Dalam situasi demikian, guna menuju keberhasilan kegiatan penyuluhan tersebut, maka perlu sekali keberadaan penyuluh agama yang profesional memiliki kemampuan dan kecakapan yang memadai sehingga mampu memutuskan menentukan sebuah proses kegiatan bimbingan dan penyuluhan dapat berjalan sistematis, berhasil, berdaya guna dalam upaya pencapaian tujuan yang diinginkan.
Perlu adanya pendidikan dan pelatihan bagi penyuluh agama secara rutin dan berjenjang sehingga tercipta penyuluh yang handal dan profesional sesuai fungsi yang diemban yaitu informatif dan edukatif, konsultatif, serta advokatif. Optimalisasi fungsi ini menjadi penting ditingkatkan di tengah problem keumatan dan kemasyarakatan yang kian kompleks. Idealnya penyuluh agama juga menguasai peta dakwah, piawai menganalisis data potensi wilayah, dan menjadi agen perubahan melalui pemberdayaan.
Hasil akhir yang ingin dicapai dari penyuluh agama, pada hakekatnya ialah terwujudnya kehidupan masyarakat yang memiliki pemahaman mengenai agamanya secara memadai dan memiliki pandangan beragama yang moderat. Dan itu, ditunjukkan melalui pengamalannya yang penuh komitmen dan konsistensi seraya disertai wawasan multikultur untuk mewujudkan tatanan kehidupan yang harmonis dan saling menghargai satu sama lain.
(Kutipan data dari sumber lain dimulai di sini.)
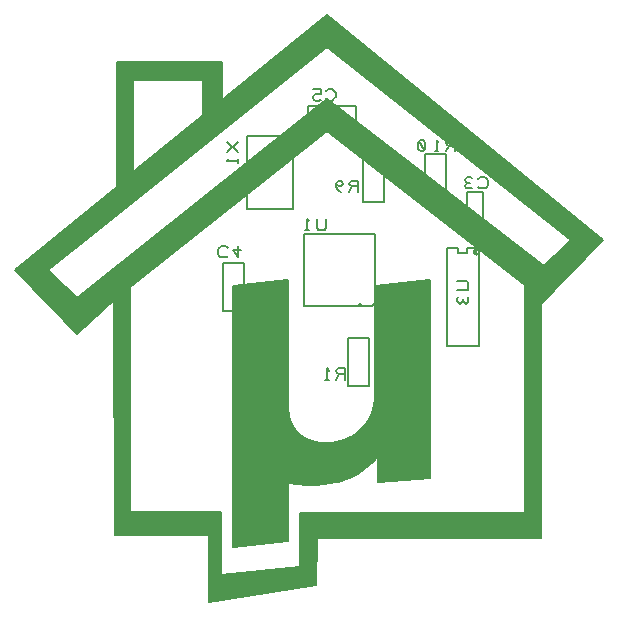
<source format=gbr>
%FSLAX23Y23*%
%MOIN*%
G04 EasyPC Gerber Version 17.0 Build 3379 *
%ADD10C,0.00500*%
X0Y0D02*
D02*
D10*
X709Y1180D02*
X706Y1183D01*
X700Y1186*
X691*
X684Y1183*
X681Y1180*
X678Y1174*
Y1161*
X681Y1155*
X684Y1152*
X691Y1149*
X700*
X706Y1152*
X709Y1155*
X744Y1186D02*
Y1149D01*
X728Y1174*
X753*
X693Y971D02*
Y1131D01*
X763*
Y971*
X693*
X726Y1055D02*
X911Y1074D01*
X909Y649*
X915Y616*
X925Y589*
X937Y571*
X948Y560*
X961Y551*
X971Y544*
X1002Y533*
X1016Y531*
X1030Y531*
X1045Y530*
X1058Y532*
X1073Y535*
X1084Y537*
X1099Y542*
X1112Y547*
X1126Y555*
X1142Y565*
X1158Y580*
X1170Y595*
X1179Y610*
X1187Y623*
X1194Y639*
X1196Y656*
X1199Y673*
X1200Y696*
X1200Y1055*
X1383Y1075*
Y413*
X1211Y402*
X1210Y489*
X1196Y472*
X1177Y454*
X1161Y439*
X1144Y428*
X1125Y418*
X1104Y409*
X1082Y402*
X1068Y399*
X1050Y396*
X1026Y393*
X1007Y392*
X990Y392*
X968*
X951Y393*
X934Y394*
X921Y397*
X909Y399*
Y205*
X727Y184*
X726Y1055*
G36*
X911Y1074*
X909Y649*
X915Y616*
X925Y589*
X937Y571*
X948Y560*
X961Y551*
X971Y544*
X1002Y533*
X1016Y531*
X1030Y531*
X1045Y530*
X1058Y532*
X1073Y535*
X1084Y537*
X1099Y542*
X1112Y547*
X1126Y555*
X1142Y565*
X1158Y580*
X1170Y595*
X1179Y610*
X1187Y623*
X1194Y639*
X1196Y656*
X1199Y673*
X1200Y696*
X1200Y1055*
X1383Y1075*
Y413*
X1211Y402*
X1210Y489*
X1196Y472*
X1177Y454*
X1161Y439*
X1144Y428*
X1125Y418*
X1104Y409*
X1082Y402*
X1068Y399*
X1050Y396*
X1026Y393*
X1007Y392*
X990Y392*
X968*
X951Y393*
X934Y394*
X921Y397*
X909Y399*
Y205*
X727Y184*
X726Y1055*
G37*
X744Y1534D02*
X706Y1502D01*
Y1534D02*
X744Y1502D01*
Y1477D02*
Y1465D01*
Y1471D02*
X706D01*
X712Y1477*
X926Y1553D02*
Y1309D01*
X773*
Y1553*
X926*
X977Y1655D02*
X1137D01*
Y1585*
X977*
Y1655*
X1037Y1277D02*
Y1249D01*
X1034Y1242*
X1028Y1239*
X1015*
X1009Y1242*
X1006Y1249*
Y1277*
X981Y1239D02*
X968D01*
X975D02*
Y1277D01*
X981Y1271*
X1039Y1852D02*
X110Y1107D01*
X206Y1013*
X1042Y1678*
X1764Y1119*
X1855Y1207*
X1040Y1852*
Y1957*
X1961Y1207*
X1755Y995*
Y213*
X952Y213*
X952Y296*
X1700*
Y1057*
X1042Y1571*
X384Y1052*
Y302*
X686*
Y89*
X952Y118*
Y210*
X1006*
X1005Y56*
X648Y2*
X648Y224*
X333*
X331Y1008*
X206Y895*
X2Y1107*
X339Y1383*
Y1802*
X692*
X692Y1676*
X628Y1631*
Y1741*
X395*
Y1434*
X692Y1674*
X1039Y1957*
X1039Y1852*
G36*
X110Y1107*
X206Y1013*
X1042Y1678*
X1764Y1119*
X1855Y1207*
X1040Y1852*
Y1957*
X1961Y1207*
X1755Y995*
Y213*
X952Y213*
X952Y296*
X1700*
Y1057*
X1042Y1571*
X384Y1052*
Y302*
X686*
Y89*
X952Y118*
Y210*
X1006*
X1005Y56*
X648Y2*
X648Y224*
X333*
X331Y1008*
X206Y895*
X2Y1107*
X339Y1383*
Y1802*
X692*
X692Y1676*
X628Y1631*
Y1741*
X395*
Y1434*
X692Y1674*
X1039Y1957*
X1039Y1852*
G37*
X1037Y1679D02*
X1040Y1675D01*
X1047Y1672*
X1056*
X1062Y1675*
X1065Y1679*
X1069Y1685*
Y1697*
X1065Y1704*
X1062Y1707*
X1056Y1710*
X1047*
X1040Y1707*
X1037Y1704*
X1019Y1675D02*
X1012Y1672D01*
X1003*
X997Y1675*
X994Y1682*
Y1685*
X997Y1691*
X1003Y1694*
X1019*
Y1710*
X994*
X1102Y741D02*
Y779D01*
X1080*
X1074Y776*
X1071Y769*
X1074Y763*
X1080Y760*
X1102*
X1080D02*
X1071Y741D01*
X1046D02*
X1033D01*
X1040D02*
Y779D01*
X1046Y772*
X1112Y721D02*
Y881D01*
X1182*
Y721*
X1112*
X1145Y1367D02*
Y1405D01*
X1124*
X1117Y1402*
X1114Y1395*
X1117Y1389*
X1124Y1386*
X1145*
X1124D02*
X1114Y1367D01*
X1086D02*
X1080Y1370D01*
X1074Y1377*
X1070Y1386*
Y1395*
X1074Y1402*
X1080Y1405*
X1086*
X1092Y1402*
X1095Y1395*
X1092Y1389*
X1086Y1386*
X1080*
X1074Y1389*
X1070Y1395*
X1155Y992D02*
G75*
G02X1147I-4D01*
G01*
G75*
G02X1155I4*
G01*
G36*
G75*
G02X1147I-4*
G01*
G75*
G02X1155I4*
G01*
G37*
X1201Y1226D02*
X963D01*
Y988*
X1192*
X1201Y998*
Y1226*
X1232Y1493D02*
Y1333D01*
X1162*
Y1493*
X1232*
X1436D02*
Y1333D01*
X1366*
Y1493*
X1436*
X1439Y1180D02*
Y854D01*
X1548*
Y1180*
X1508*
Y1165*
X1478*
Y1180*
X1439*
X1468Y1503D02*
Y1541D01*
X1446*
X1440Y1537*
X1437Y1531*
X1440Y1525*
X1446Y1522*
X1468*
X1446D02*
X1437Y1503D01*
X1412D02*
X1399D01*
X1406D02*
Y1541D01*
X1412Y1534*
X1365Y1506D02*
X1359Y1503D01*
X1353*
X1346Y1506*
X1343Y1512*
Y1531*
X1346Y1537*
X1353Y1541*
X1359*
X1365Y1537*
X1368Y1531*
Y1512*
X1365Y1506*
X1346Y1537*
X1475Y1070D02*
X1503D01*
X1509Y1067*
X1512Y1061*
Y1049*
X1509Y1042*
X1503Y1039*
X1475*
X1509Y1017D02*
X1512Y1011D01*
Y1005*
X1509Y999*
X1503Y995*
X1496Y999*
X1493Y1005*
Y1011*
Y1005D02*
X1490Y999D01*
X1484Y995*
X1478Y999*
X1475Y1005*
Y1011*
X1478Y1017*
X1539Y1176D02*
G75*
G02Y1158J-9D01*
G01*
G75*
G02Y1176J9*
G01*
G36*
G75*
G02Y1158J-9*
G01*
G75*
G02Y1176J9*
G01*
G37*
X1560Y1366D02*
X1507D01*
Y1243*
X1560*
Y1366*
X1545Y1385D02*
X1548Y1382D01*
X1555Y1379*
X1564*
X1570Y1382*
X1573Y1385*
X1576Y1392*
Y1404*
X1573Y1410*
X1570Y1413*
X1564Y1417*
X1555*
X1548Y1413*
X1545Y1410*
X1523Y1382D02*
X1517Y1379D01*
X1511*
X1505Y1382*
X1501Y1388*
X1505Y1395*
X1511Y1398*
X1517*
X1511D02*
X1505Y1401D01*
X1501Y1407*
X1505Y1413*
X1511Y1417*
X1517*
X1523Y1413*
X0Y0D02*
M02*

</source>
Ada tiga syarat untuk menjadi penyuluh agama. Yaitu memiliki kemampuan atau pengetahuan tentang Agama yang dianutnya, memiliki kemampuan komunikasi, dan harus ada legitimasi atau pengakuan dari masyarakat. Ketiga syarat ini harus dibingkai dengan kode etik kepenyuluhan yaitu penyampaikan pengajaran agama hanya kepada mereka yang seiman atau seagama, penyuluh agama lebih berpusat kepada umat beragama yang dianutnya dan tidak berkomentar tentang agama orang lain, tidak melakukan penyiaran agama dengan cara yang tidak terpuji dan yang terpenting adalah penyuluh agama memprovokasi dan menyebarkan berita bohong dengan tujuan mengadu domba antar peluk agama yang satu dengan pemeluk agama lainnya.
Sejalan dengan Nawa Cita ke 9 ( sembilan ) memperteguh kebhinnekaan dan memperkuat restorasi sosial Indonesia melalui kebijakan memperkuat pendidikan kebhinnekaan dan menciptakan ruang-ruang dialog antar warga. Dengan demikian penyuluh atau penyiar agama profesional harus memiliki tingkat pengetahuan agama yang memadai untuk itu penyuluh agama harus terus mengembangkan diri dengan banyak membaca, mengikuti diklat kepenyuluhan, membangun jaringan dengan agama lain dan terus mendorong sikap toleransi antar umat beragama.